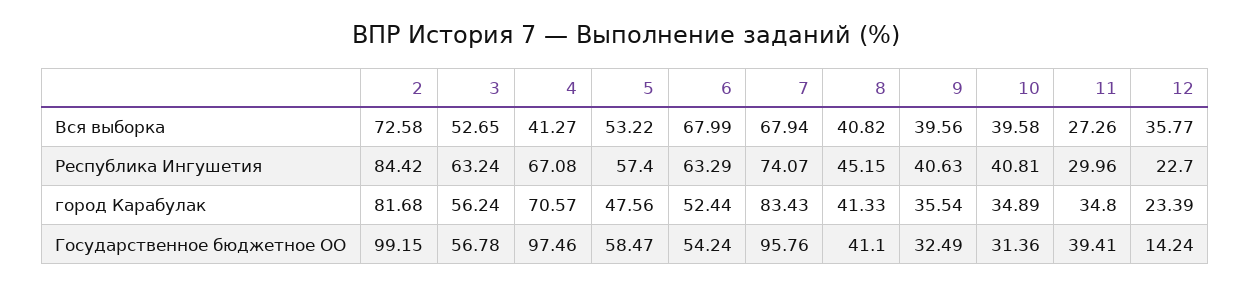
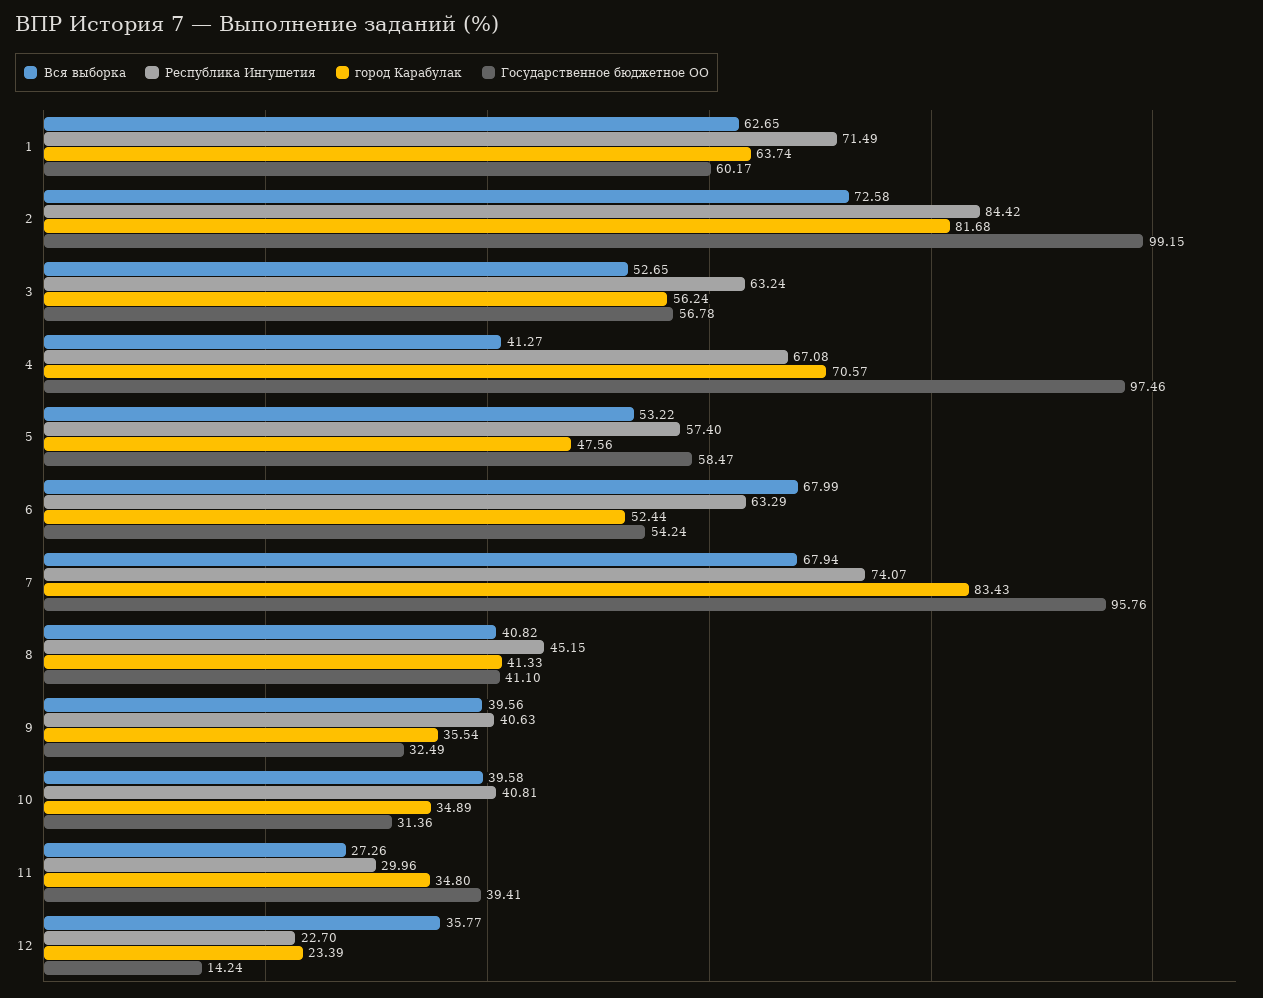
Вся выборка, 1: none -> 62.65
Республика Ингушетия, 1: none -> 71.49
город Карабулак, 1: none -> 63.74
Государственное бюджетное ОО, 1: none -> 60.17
---
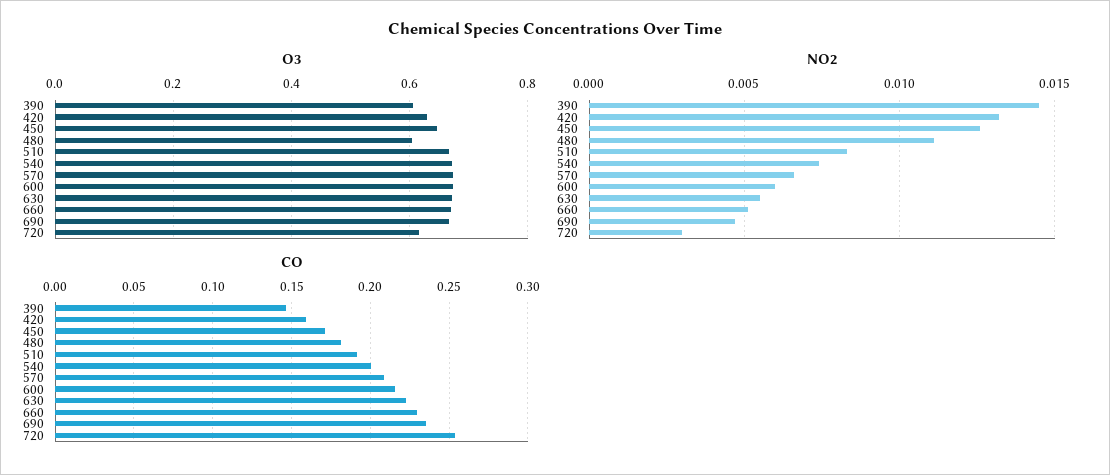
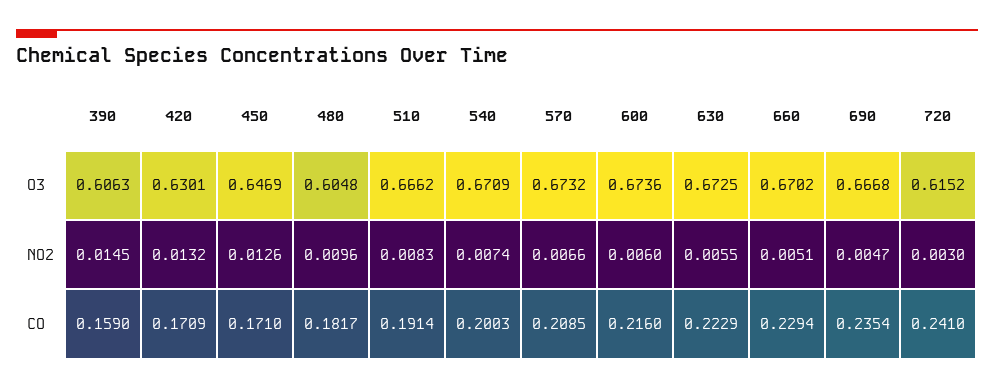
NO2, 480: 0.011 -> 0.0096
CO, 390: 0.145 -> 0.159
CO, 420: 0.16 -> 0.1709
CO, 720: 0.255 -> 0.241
* * *
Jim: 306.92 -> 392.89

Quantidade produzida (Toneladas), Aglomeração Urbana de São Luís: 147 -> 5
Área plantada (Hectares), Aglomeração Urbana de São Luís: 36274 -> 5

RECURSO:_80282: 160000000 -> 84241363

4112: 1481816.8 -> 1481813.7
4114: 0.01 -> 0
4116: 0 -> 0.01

### What you will do
In the data above, retype exactly and only the lines between the one holding "Área plantada (Hectares), Aglomeração" and the one holding "4116: 0 -> 0.01", inclusive.

### Response to this task
Área plantada (Hectares), Aglomeração Urbana de São Luís: 36274 -> 5

RECURSO:_80282: 160000000 -> 84241363

4112: 1481816.8 -> 1481813.7
4114: 0.01 -> 0
4116: 0 -> 0.01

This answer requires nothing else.